ABSTRACT

This final chapter considers the legacy of 1870-1 for the evolution of the practice of citizenship in France. It begins by looking at the role of the elector in what had become de facto a decentralised administration of a centralist state. This reflects the powers of the citizen in a bartering political order, and expresses the deep impact of republican practices over the 1870-1 period while not denying that the political heritage of 1870 was not entirely claimed. In fact, it is the contention of this book that the practice of citizenship in times of war and civil war, and in a political vacuum, cannot be entirely consistent and narratively coherent with the periods that precede and follow.
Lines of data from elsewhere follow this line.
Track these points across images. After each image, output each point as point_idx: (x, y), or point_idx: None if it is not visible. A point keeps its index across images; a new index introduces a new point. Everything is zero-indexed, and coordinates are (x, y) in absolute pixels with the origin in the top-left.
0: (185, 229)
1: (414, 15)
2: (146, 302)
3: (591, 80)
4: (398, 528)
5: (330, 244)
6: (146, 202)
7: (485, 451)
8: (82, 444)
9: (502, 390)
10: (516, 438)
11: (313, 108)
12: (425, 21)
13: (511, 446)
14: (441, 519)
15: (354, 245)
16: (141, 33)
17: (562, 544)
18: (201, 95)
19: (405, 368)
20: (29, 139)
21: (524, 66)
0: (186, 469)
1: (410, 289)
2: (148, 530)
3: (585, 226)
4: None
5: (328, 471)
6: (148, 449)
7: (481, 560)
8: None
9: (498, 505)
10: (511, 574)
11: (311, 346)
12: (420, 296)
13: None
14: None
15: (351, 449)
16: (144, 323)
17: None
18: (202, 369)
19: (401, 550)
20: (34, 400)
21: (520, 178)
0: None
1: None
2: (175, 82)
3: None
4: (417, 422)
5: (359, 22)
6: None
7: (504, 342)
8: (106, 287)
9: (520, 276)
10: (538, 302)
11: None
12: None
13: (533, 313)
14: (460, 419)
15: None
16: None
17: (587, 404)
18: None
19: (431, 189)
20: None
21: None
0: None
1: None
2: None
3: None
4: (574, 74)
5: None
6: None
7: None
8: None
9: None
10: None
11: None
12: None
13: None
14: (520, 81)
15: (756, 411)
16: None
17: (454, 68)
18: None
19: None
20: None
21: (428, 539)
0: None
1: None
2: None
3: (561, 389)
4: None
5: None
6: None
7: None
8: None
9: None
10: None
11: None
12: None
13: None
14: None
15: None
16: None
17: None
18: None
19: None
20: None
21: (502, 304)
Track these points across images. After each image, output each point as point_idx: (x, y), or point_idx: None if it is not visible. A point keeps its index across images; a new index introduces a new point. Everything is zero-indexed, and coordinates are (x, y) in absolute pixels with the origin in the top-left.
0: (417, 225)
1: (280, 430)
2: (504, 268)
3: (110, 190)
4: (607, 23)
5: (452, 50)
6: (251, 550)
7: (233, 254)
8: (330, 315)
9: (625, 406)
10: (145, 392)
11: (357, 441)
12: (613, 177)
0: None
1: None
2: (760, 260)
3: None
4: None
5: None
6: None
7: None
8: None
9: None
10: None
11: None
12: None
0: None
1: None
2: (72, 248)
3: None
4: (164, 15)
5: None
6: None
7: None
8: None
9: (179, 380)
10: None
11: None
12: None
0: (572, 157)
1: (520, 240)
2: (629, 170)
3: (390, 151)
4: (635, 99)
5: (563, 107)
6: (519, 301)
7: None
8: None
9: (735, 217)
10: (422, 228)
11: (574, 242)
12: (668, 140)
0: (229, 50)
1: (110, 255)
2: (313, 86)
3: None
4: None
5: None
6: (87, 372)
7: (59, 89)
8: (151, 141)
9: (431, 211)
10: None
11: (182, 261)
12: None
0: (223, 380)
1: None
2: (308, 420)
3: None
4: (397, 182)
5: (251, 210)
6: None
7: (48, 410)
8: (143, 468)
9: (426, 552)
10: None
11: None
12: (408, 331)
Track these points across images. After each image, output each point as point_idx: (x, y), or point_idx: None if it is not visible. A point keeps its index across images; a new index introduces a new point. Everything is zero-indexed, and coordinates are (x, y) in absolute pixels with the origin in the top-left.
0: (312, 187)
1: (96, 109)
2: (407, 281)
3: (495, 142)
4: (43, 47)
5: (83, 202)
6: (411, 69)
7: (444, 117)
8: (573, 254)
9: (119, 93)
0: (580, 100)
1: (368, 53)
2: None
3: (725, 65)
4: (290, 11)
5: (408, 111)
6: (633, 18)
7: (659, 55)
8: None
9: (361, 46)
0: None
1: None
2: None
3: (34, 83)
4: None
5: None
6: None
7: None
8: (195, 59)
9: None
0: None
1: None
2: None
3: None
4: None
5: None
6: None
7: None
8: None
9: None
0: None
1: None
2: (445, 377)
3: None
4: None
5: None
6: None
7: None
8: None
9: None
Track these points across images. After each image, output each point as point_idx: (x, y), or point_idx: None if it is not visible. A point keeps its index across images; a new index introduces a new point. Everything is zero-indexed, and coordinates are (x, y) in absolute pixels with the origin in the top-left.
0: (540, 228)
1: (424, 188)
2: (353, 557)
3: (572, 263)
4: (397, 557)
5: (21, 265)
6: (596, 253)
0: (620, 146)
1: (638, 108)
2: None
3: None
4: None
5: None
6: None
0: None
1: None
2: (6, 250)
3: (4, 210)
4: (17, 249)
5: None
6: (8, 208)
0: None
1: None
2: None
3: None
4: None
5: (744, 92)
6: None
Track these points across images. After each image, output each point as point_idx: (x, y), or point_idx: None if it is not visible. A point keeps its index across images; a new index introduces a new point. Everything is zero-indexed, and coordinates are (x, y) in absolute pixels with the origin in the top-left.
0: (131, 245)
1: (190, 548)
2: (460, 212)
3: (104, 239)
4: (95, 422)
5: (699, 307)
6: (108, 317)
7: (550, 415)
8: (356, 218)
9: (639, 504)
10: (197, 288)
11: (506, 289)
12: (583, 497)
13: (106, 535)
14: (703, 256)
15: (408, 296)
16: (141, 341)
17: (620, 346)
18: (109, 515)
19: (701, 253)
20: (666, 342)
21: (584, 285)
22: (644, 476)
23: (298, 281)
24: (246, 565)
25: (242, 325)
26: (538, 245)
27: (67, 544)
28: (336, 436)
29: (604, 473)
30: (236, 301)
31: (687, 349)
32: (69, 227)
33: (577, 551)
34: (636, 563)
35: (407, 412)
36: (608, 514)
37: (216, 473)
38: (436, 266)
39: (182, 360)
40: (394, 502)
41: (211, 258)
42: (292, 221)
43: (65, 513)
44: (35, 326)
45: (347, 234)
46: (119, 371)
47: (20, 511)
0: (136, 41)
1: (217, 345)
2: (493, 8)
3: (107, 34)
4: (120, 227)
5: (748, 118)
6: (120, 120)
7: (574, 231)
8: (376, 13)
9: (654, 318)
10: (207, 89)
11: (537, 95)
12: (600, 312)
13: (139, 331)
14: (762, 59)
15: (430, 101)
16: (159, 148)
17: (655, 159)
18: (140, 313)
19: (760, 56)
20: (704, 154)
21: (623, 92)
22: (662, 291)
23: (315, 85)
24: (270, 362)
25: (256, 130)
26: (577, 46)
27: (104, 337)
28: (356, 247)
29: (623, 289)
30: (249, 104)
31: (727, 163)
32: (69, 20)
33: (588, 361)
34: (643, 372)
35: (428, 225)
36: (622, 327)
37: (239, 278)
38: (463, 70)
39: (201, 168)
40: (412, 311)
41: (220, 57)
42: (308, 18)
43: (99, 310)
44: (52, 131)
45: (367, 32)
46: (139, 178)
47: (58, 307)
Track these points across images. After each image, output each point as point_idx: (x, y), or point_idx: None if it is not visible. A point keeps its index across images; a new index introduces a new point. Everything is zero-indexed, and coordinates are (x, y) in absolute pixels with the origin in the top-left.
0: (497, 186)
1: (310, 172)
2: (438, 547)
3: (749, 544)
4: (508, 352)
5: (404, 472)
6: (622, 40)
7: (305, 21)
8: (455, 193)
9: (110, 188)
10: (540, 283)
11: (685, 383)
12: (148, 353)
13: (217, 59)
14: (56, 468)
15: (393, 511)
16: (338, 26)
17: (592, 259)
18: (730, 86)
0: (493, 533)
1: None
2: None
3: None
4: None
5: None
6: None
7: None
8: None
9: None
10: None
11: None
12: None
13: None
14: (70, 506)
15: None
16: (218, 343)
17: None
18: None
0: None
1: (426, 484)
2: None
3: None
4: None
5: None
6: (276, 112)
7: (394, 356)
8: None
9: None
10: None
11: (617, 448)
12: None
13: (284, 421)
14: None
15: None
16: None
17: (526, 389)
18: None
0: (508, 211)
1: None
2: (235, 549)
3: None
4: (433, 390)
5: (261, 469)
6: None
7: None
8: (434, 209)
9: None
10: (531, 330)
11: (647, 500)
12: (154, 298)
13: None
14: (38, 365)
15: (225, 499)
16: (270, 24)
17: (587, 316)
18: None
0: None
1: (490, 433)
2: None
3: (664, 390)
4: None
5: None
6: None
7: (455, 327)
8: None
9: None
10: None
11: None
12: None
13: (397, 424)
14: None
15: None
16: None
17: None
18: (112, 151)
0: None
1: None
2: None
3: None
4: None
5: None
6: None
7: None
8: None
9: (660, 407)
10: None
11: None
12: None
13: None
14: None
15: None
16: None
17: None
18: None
The debates on communal freedom and decentralisation had their corresponding counterweight in a desire for centralisation, but all had the elector-citizens at their heart, and this remained a feature of the French parliamentary system of the Third Republic. The second part of this chapter deals directly with the central argument of the second part of this book on the decline and brutalisation of French politics in the period leading to the Paris insurrection. Looking at the aftermath of the wars, it considers how 4 September republicans and Communards were reintegrated into the political fabric, even though their political enterprise had been a failure. This mending of the French political fabric was never complete or universally accepted, but it functioned well in rapidly historicising the events of 1870-1 and in converting them into a national founding myth which concluded with the necessity of the Third Republic. This political use of history did not bury all the issues raised in 1870-1, and much of the social compact established in 1871 came to haunt the conservative democracy.